[Opening Records provided section]

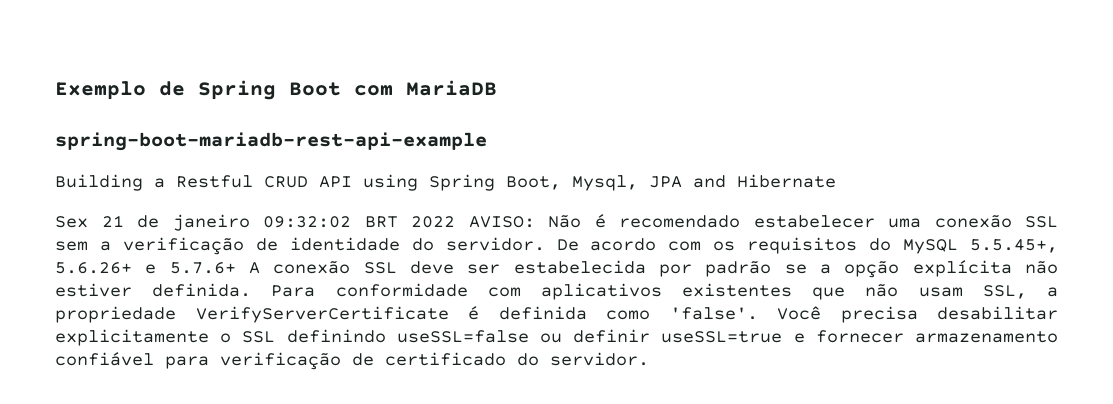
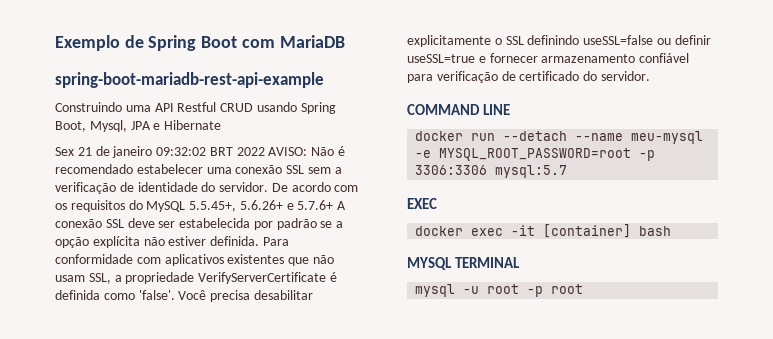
[55,174,418,191] Building a Restful CRUD API using -> [55,102,297,112] Construindo uma API Restful CRUD usando
[693,175,726,188] and -> [153,123,161,130] e
(649, 359) none -> [407,104,511,115] [415,131,704,144] [415,148,656,161] [415,165,568,178] [407,198,437,209] [415,224,672,238] [407,257,521,270] [415,284,584,297] // COMMAND LINE // docker run --detach --name meu-mysql -e MYSQL_ROOT_PASSWORD=root -p 3306:3306 mysql:5.7 // EXEC // docker exec -it [container] bash // MYSQL TERMINAL // mysql -u root -p root

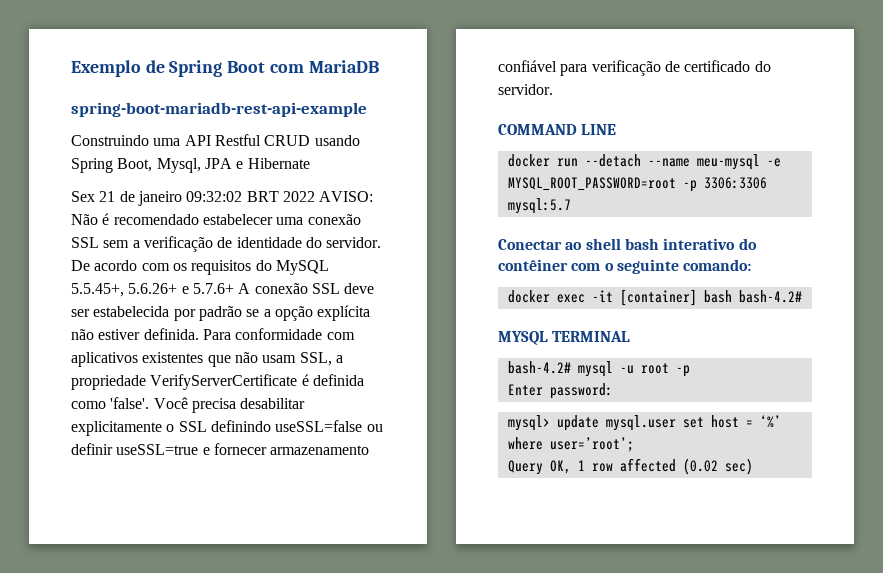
[407,198,437,209] EXEC -> [498,238,757,250] [498,259,752,274] Conectar ao shell bash interativo do contêiner com o seguinte comando:
(672, 231) none -> [738,290,802,303] bash-4.2#
(521, 262) none -> [507,361,571,374] bash-4.2#
[551,284,584,294] root -> [507,383,613,399] [507,415,781,431] [507,437,634,452] [507,458,753,475] // Enter password: // mysql> update mysql.user set host = ‘%’ where user=’root’; // Query OK, 1 row affected (0.02 sec)

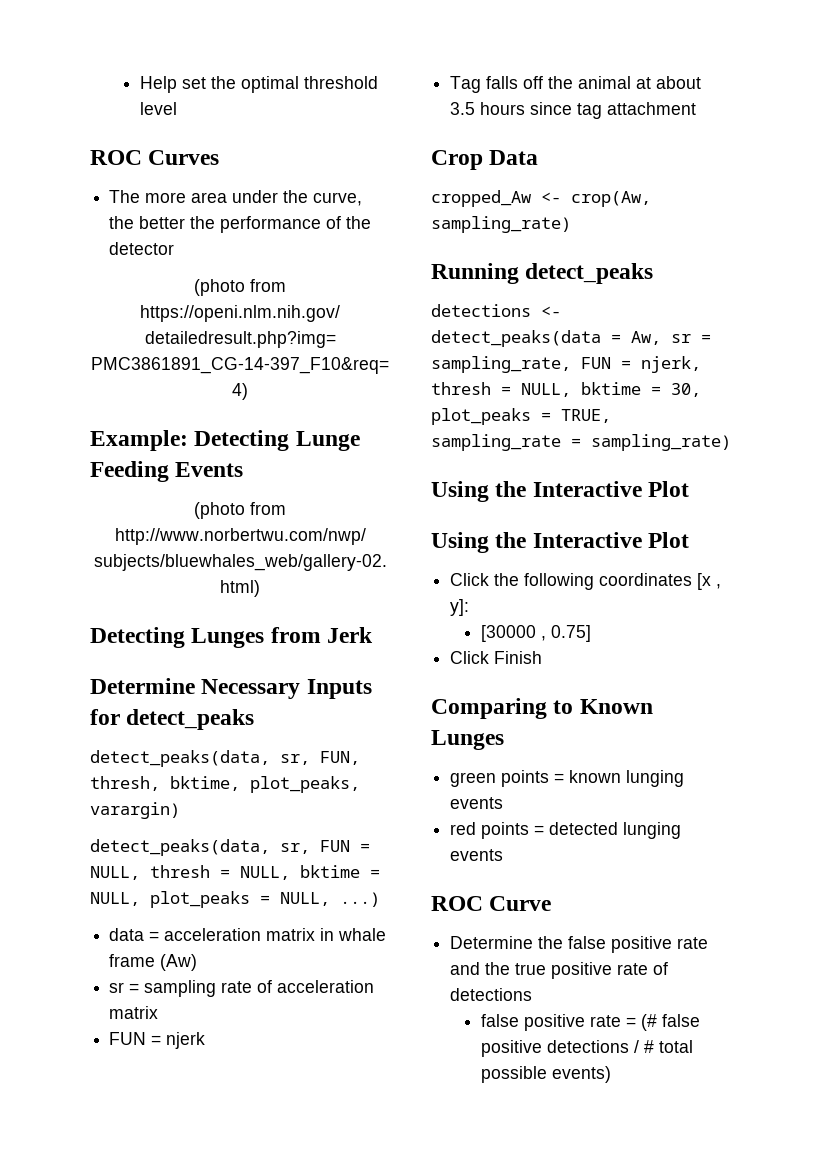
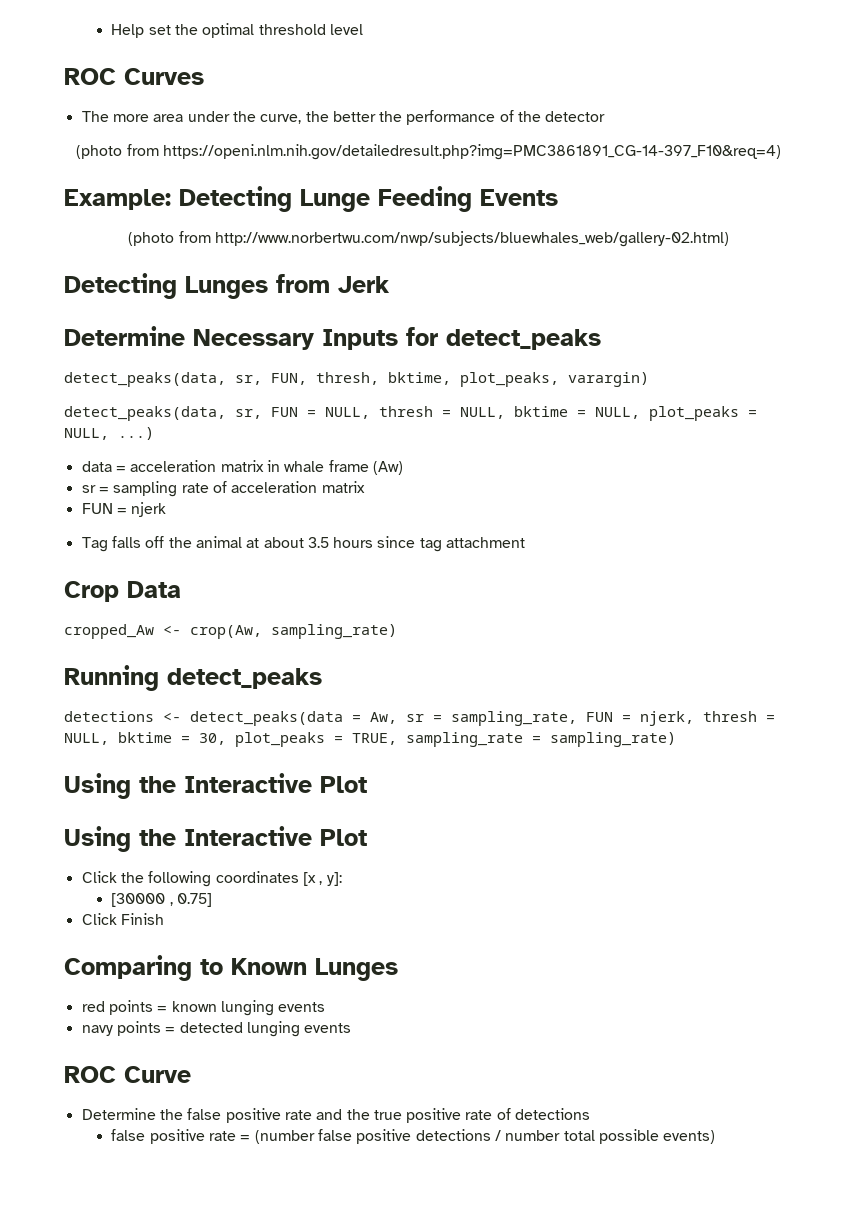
[450,772,497,787] green -> [81,1001,105,1012] red
[450,822,477,835] red -> [81,1025,113,1036] navy
[640,1014,657,1031] (# -> [254,1130,315,1144] (number
[643,1040,654,1053] # -> [505,1130,561,1141] number

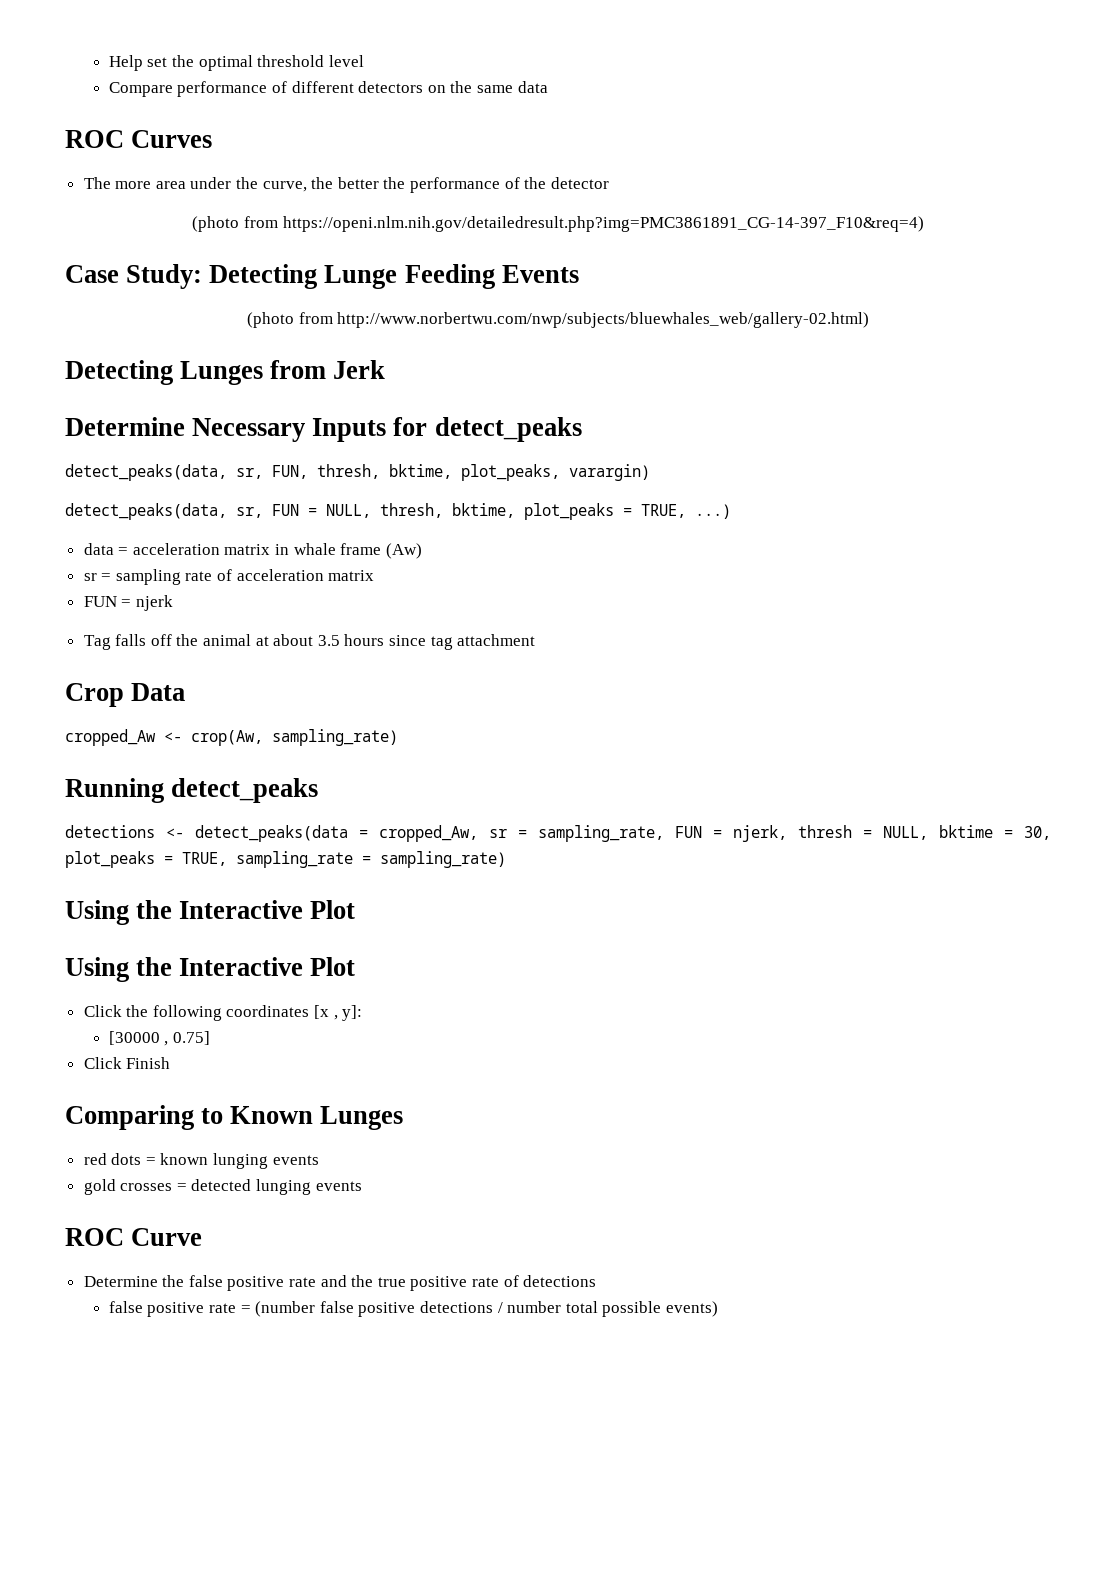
(363, 29) none -> [108,81,548,97] // Compare performance of different detectors on the same data
[64,189,171,210] Example: -> [65,264,203,289] Case Study:
[379,406,757,421] [64,428,109,440] thresh = NULL, bktime = NULL, plot_peaks = NULL, -> [380,503,686,520] thresh, bktime, plot_peaks = TRUE,
[370,712,397,724] Aw, -> [379,825,478,842] cropped_Aw,
[108,1000,153,1015] points -> [111,1153,142,1165] dots
[81,1021,161,1036] navy points -> [83,1179,173,1195] gold crosses

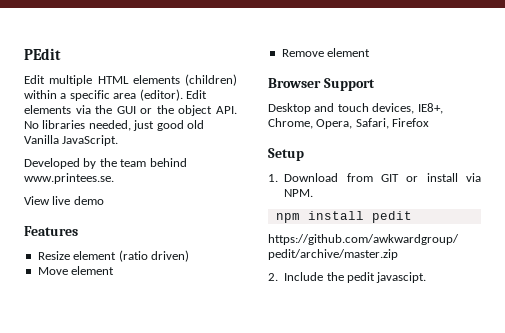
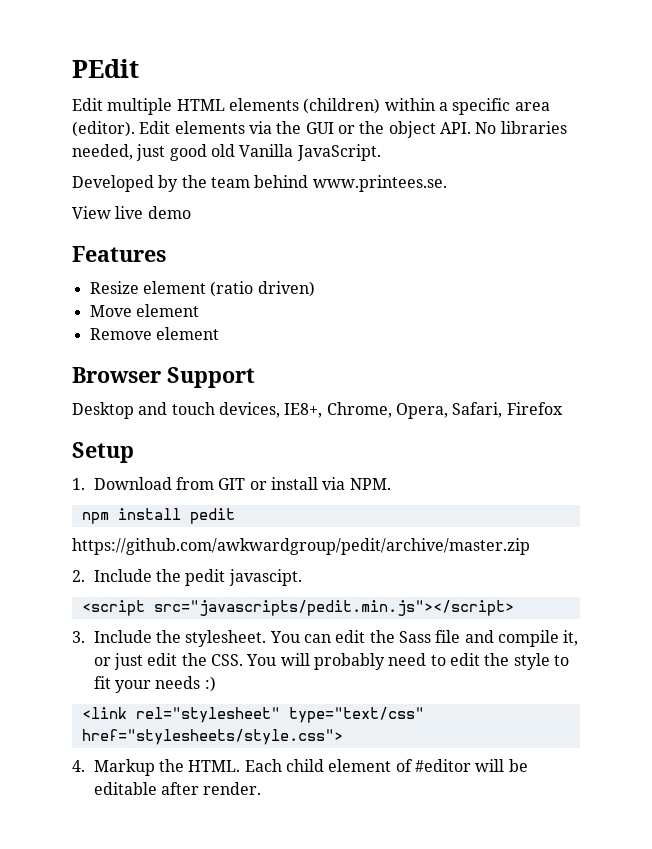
(427, 277) none -> [81,600,514,616] [72,630,579,647] [93,653,569,670] [93,676,216,693] [81,707,424,723] [81,729,343,745] [72,759,528,776] [93,782,262,795] // <script src="javascripts/pedit.min.js"></script> // 3. Include the stylesheet. You can edit the Sass file and compile it, or just edit the CSS. You will probably need to edit the style to fit your needs :) // <link rel="stylesheet" type="text/css" href="stylesheets/style.css"> // 4. Markup the HTML. Each child element of #editor will be editable after render.

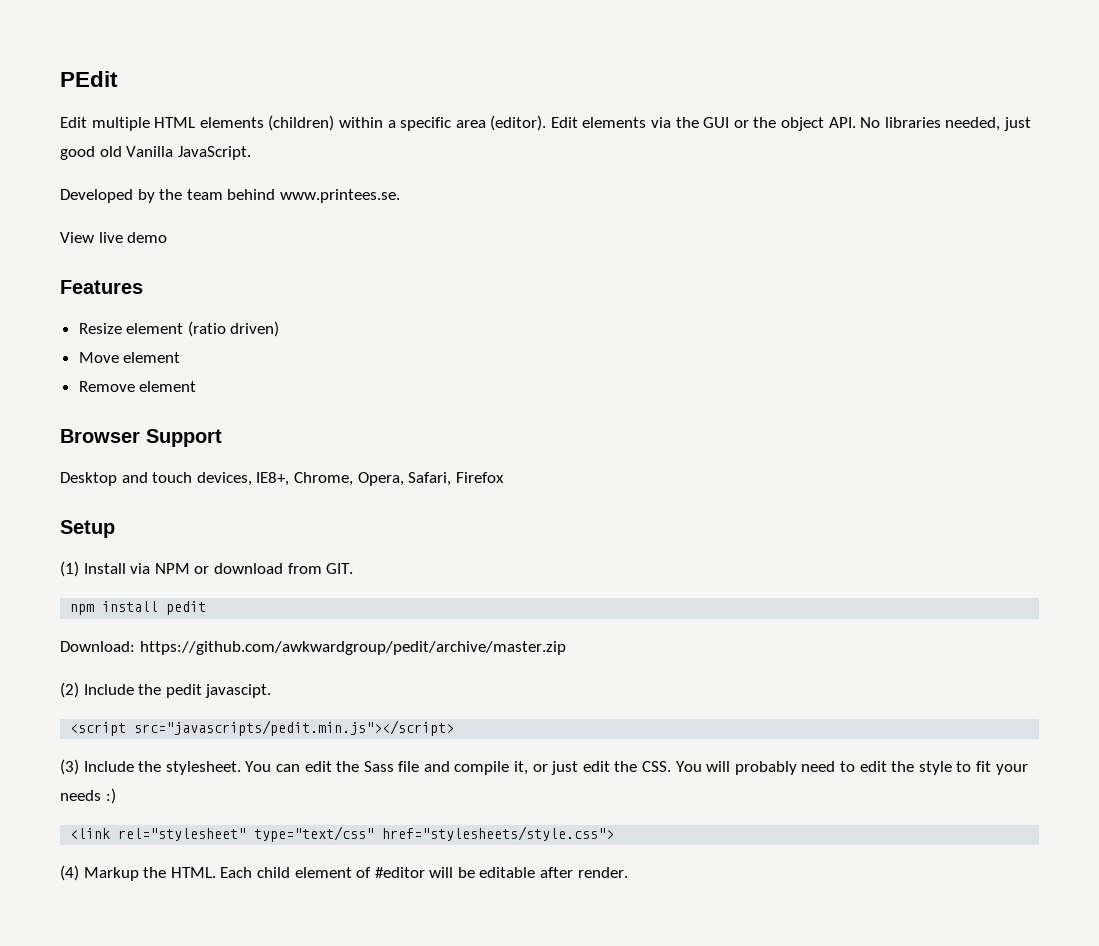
[72,477,391,490] 1. Download from GIT or install via NPM. -> [60,561,354,577] (1) Install via NPM or download from GIT.
(235, 516) none -> [60,641,135,652] Download:
[72,570,85,582] 2. -> [60,682,79,698] (2)
[72,631,85,643] 3. -> [60,759,79,775] (3)
[72,760,85,772] 4. -> [60,865,79,881] (4)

[Closing Records provided section]

Problem requirements: Output, exactly as written, only the lines from the beginning of the listing through the line containing "(649, 359) none", both included, and no pictures.

Written answer:
[55,174,418,191] Building a Restful CRUD API using -> [55,102,297,112] Construindo uma API Restful CRUD usando
[693,175,726,188] and -> [153,123,161,130] e
(649, 359) none -> [407,104,511,115] [415,131,704,144] [415,148,656,161] [415,165,568,178] [407,198,437,209] [415,224,672,238] [407,257,521,270] [415,284,584,297] // COMMAND LINE // docker run --detach --name meu-mysql -e MYSQL_ROOT_PASSWORD=root -p 3306:3306 mysql:5.7 // EXEC // docker exec -it [container] bash // MYSQL TERMINAL // mysql -u root -p root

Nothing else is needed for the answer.